Diego Armés: Um cantor sentimental é isto e nada mais

Foto de Rodrigo Cabrita

Esta história começou com um pack guitarra eléctrica & amplificador: “Tudo a 30 contos, com saco, cabo e palheta, já não se faz disso.” Diego Armés tinha 15 anos, com aquela vontade de se desfazer em seis cordas que a adolescência obriga: “É por causa do romance que se compram guitarras, é o máximo da coolness. Isso e o cabelo comprido. Vivi nos anos 90, há coisas obrigatórias.” Por estes dias, o corte curto faz mais sucesso mas de resto tudo se mantém. Diego Armés edita “Canções Para Senhoras”, sonho de um pré-adulto que tenha super-heróis no rock’n’roll mas que aqui aconteceu sem querer: “Nada de enganos, estou bem de amores, mas posso escrever canções desgraçadas na mesma.”

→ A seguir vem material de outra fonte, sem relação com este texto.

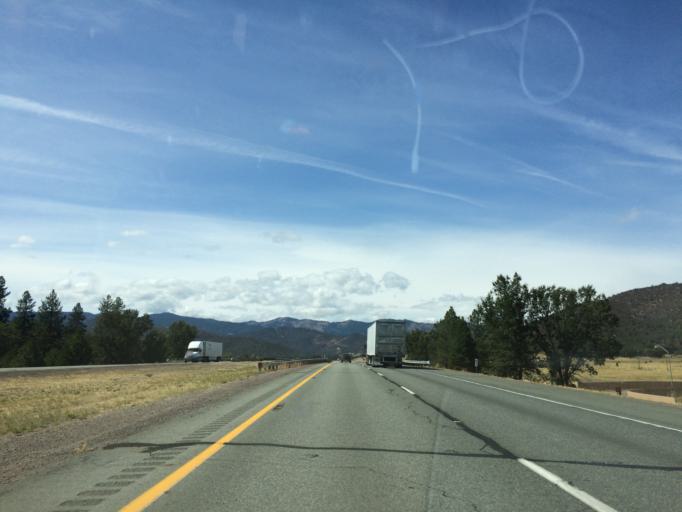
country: US
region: California
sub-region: Siskiyou County
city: Yreka
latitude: 41.6671
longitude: -122.6090
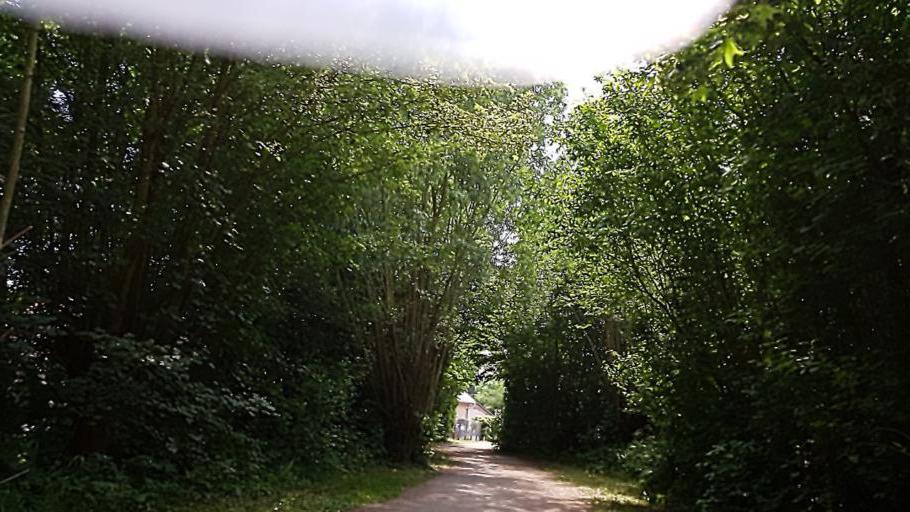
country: FR
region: Nord-Pas-de-Calais
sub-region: Departement du Nord
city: Vieux-Conde
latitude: 50.4739
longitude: 3.5717
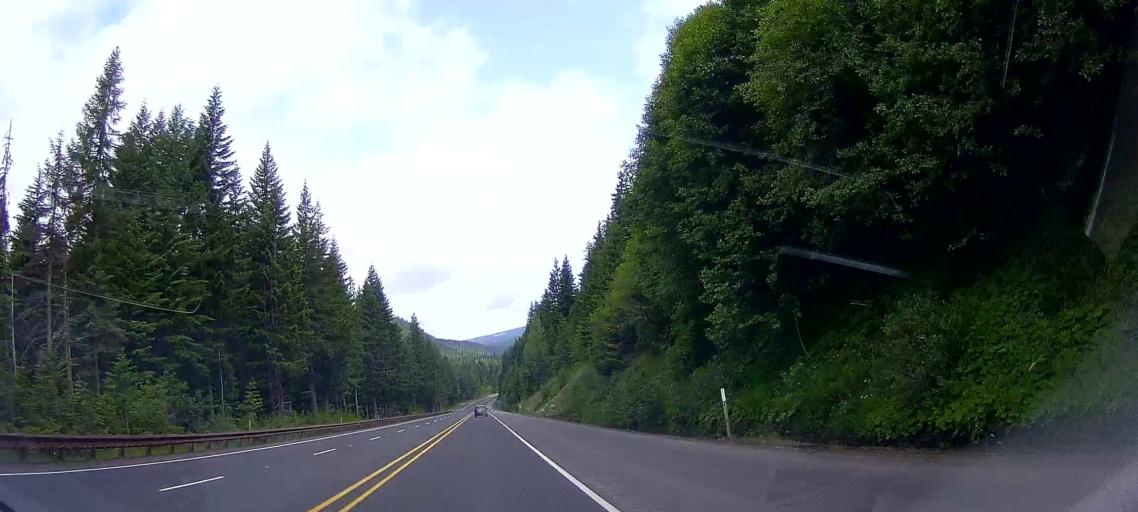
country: US
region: Oregon
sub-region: Clackamas County
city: Mount Hood Village
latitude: 45.2445
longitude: -121.7076
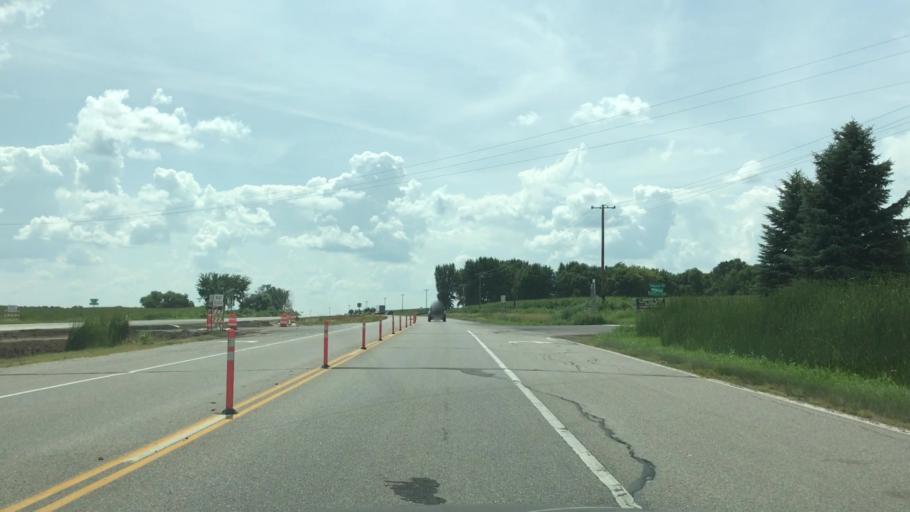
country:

Diego é o mesmo que dá voz e distorção às canções dos Feromona, banda para nervosismos e tensão alta da boa. Aqui é tudo mais controlado, são “canções nascidas fora da banda” que a editora Chifre achou por bem pôr em disco – “primeiro em EP, mas como isto das gravações gera sempre mais material…” Guitarra e voz a construir o esqueleto de todas as canções, mais os arranjos de piano, violoncelo e acordeão. Simples, pois então, mas fácil o tanas. Porque as gravações “arrastam-se” e o juntar pessoas “pela boa vontade” nem sempre é fácil, mais a mistura e a masterização e uma editora em início de actividade. Resultado: “Tenho evitado voltar a ouvir o disco. Quero ter uma surpresa quando o tiver outra vez nas mãos.”

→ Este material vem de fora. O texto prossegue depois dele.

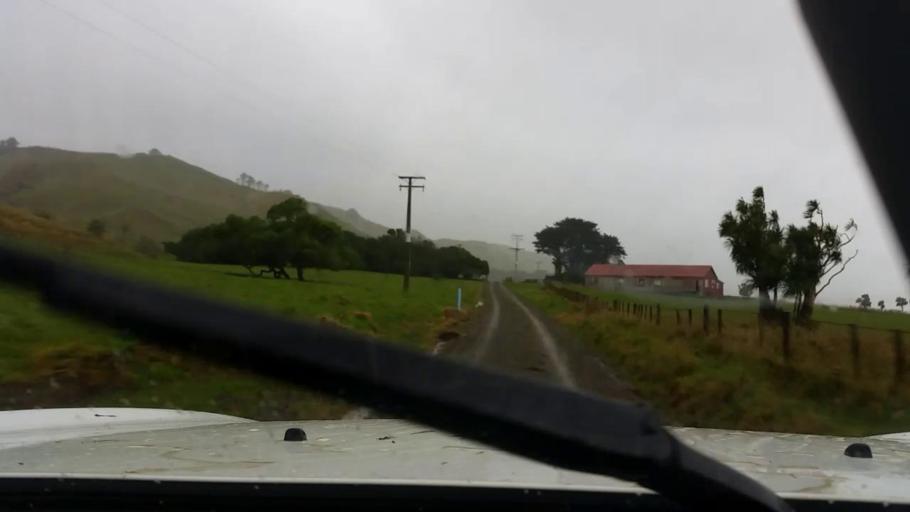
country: NZ
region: Wellington
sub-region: Masterton District
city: Masterton
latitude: -41.2632
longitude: 175.8938
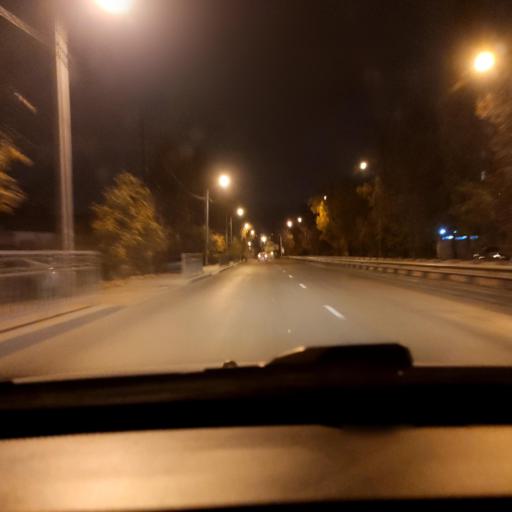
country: RU
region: Voronezj
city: Voronezh
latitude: 51.7039
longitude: 39.2298
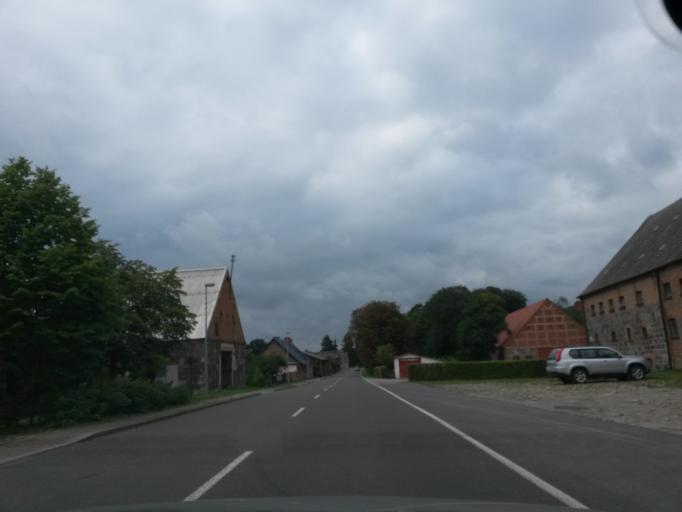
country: DE
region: Brandenburg
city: Angermunde
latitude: 53.1100
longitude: 13.9096
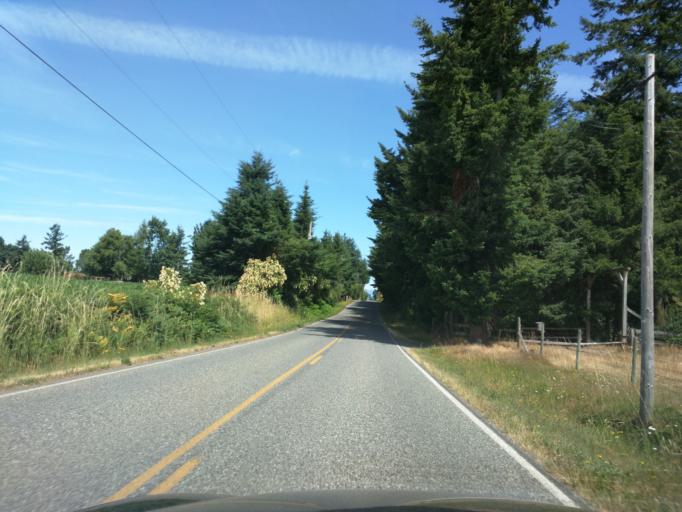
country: US
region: Washington
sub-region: Whatcom County
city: Everson
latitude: 48.8826
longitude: -122.3977
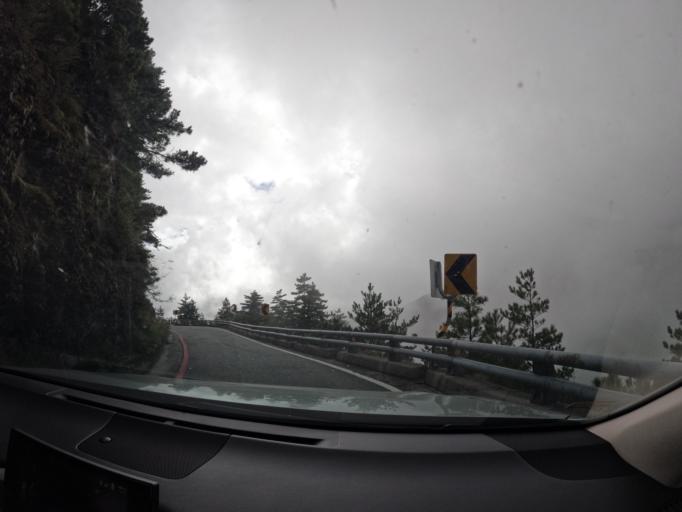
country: TW
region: Taiwan
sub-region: Taitung
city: Taitung
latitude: 23.2635
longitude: 120.9756
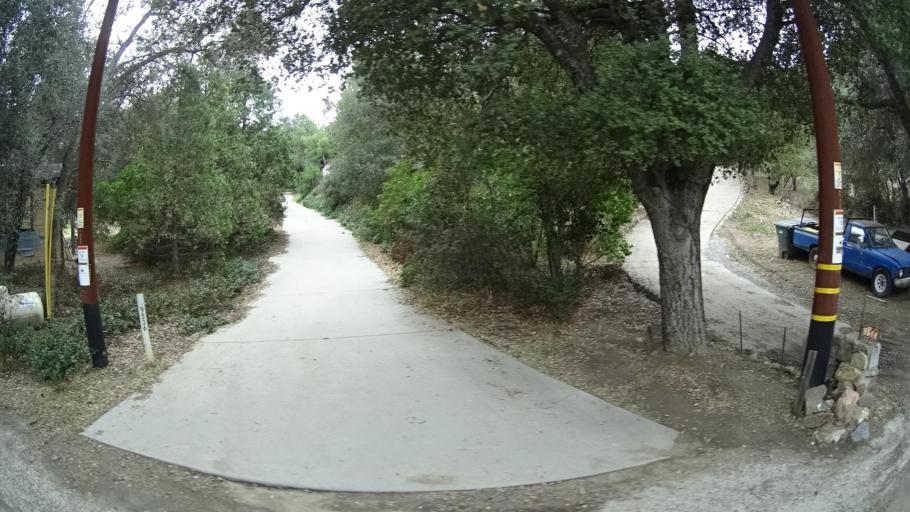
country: US
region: California
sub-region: San Diego County
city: Descanso
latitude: 32.8571
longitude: -116.6177
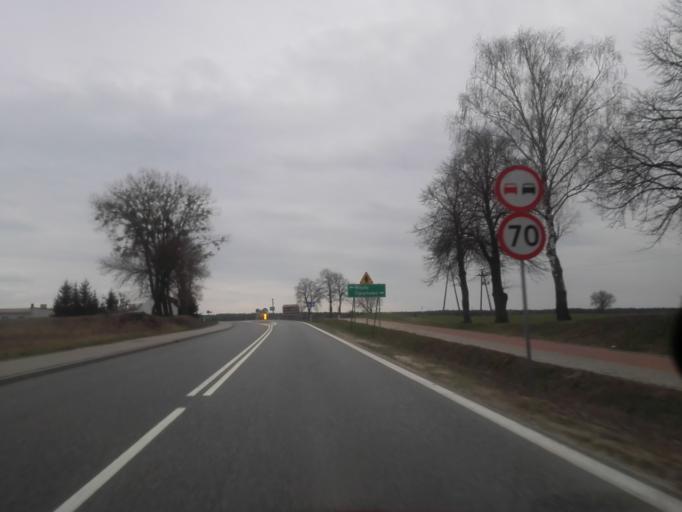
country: PL
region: Podlasie
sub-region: Powiat grajewski
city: Rajgrod
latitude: 53.7254
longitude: 22.6795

Os demorados 12 meses de gestação de “Canções Para Senhoras” nada têm a ver com o que se escuta. O autor rouba-nos a melhor das descrições. Fala em “canções estreitas, magrinhas” e nós a concordar. E continua: “É um disco cobertor, vai sair na altura certa.” Noves fora (que é como quem diz “as complicações”) fica a simplicidade que fez nascer o álbum. Diego gravou o que tinha a gravar “com rapidez, tudo em formato caseiro”, para não ter de ser sempre o tipo da electricidade em palco e dos DJ sets de memórias angustiadas de 90. “Tenho um lado menos carregado, que vem das letras do Rui Reininho e do Jorge Palma do ‘Só’”, confessa. “E que deixou a dada altura os Nirvana e os Smashing Pumpkins em troca do lo-fi dos Sebadoh ou do Beck.”

Cabe muita vontade no horário deste Armés, mesmo que a dedicação de hoje aos discos dos outros seja menor: “Não estou muito actualizado. Quando passas dos 25, toda a música começa a ser a mais. Ando a fazer canções que as pessoas já ouviram em qualquer lado e não tenho intenção de fazer outra coisa.” A memória imediata guarda-a para novidades portuguesas, ou como o próprio diz, “costumo referir-me aos Strokes como ‘aquela banda nova’”.

Mas isto é apenas a coerência a funcionar. Diego Armés trocou Mafra por Lisboa para estudar filosofia, mas “era tudo muito mais sério que na secundária”; dedicou-se à música, como se nota, mas “com fragilidades técnicas e pouca disciplina”; e troca o clubbing desenfreado por tascas e jantares de “copos de vinho, cigarradas e epifanias no YouTube” sem pensar muito no assunto. Daí que cultive mais a amizade com o acidente e o inesperado do que com planos-poupança e seus derivados. As canções vêm do mesmo sítio, mesmo as românticas, que poderiam precisar de outro dramatismo: “São só canções, não têm de estar sempre tão próximas como no dia em que as escrevi. Ainda que este seja um universo tramado.” Explica porquê, Diego: “Para quem ouve, estamos a um passo do ‘este gajo canta coisas que me são próximas’ ou então do ‘este gajo é muito lamechas’.” Mas é a lógica que o salva desta dor de cabeça, quando diz “este disco faz-se de memórias imaginadas, como a namorada da escola secundária que nunca resolveste. E toda a gente teve uma”.